Saved data entries
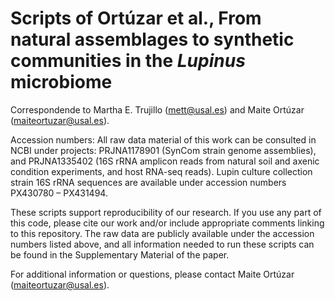 # Scripts of Ortúzar et al., From natural assemblages to synthetic communities in the *Lupinus* microbiome

Correspondende to Martha E. Trujillo (mett@usal.es) and Maite Ortúzar (maiteortuzar@usal.es).

Accession numbers: All raw data material of this work can be consulted in NCBI under projects: PRJNA1178901 (SynCom strain genome assemblies), and PRJNA1335402 (16S rRNA amplicon reads from natural soil and axenic condition experiments, and host RNA-seq reads). Lupin culture collection strain 16S rRNA sequences are available under accession numbers PX430780 – PX431494.

These scripts support reproducibility of our research. If you use any part of this code, please cite our work and/or include appropriate comments linking to this repository. The raw data are publicly available under the accession numbers listed above, and all information needed to run these scripts can be found in the Supplementary Material of the paper.

For additional information or questions, please contact Maite Ortúzar (maiteortuzar@usal.es).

How to complete this task
Starting at the line that contains "These scripts support", write out every line through the end of the entries, exactly and with nothing added.

Response
These scripts support reproducibility of our research. If you use any part of this code, please cite our work and/or include appropriate comments linking to this repository. The raw data are publicly available under the accession numbers listed above, and all information needed to run these scripts can be found in the Supplementary Material of the paper.

For additional information or questions, please contact Maite Ortúzar (maiteortuzar@usal.es).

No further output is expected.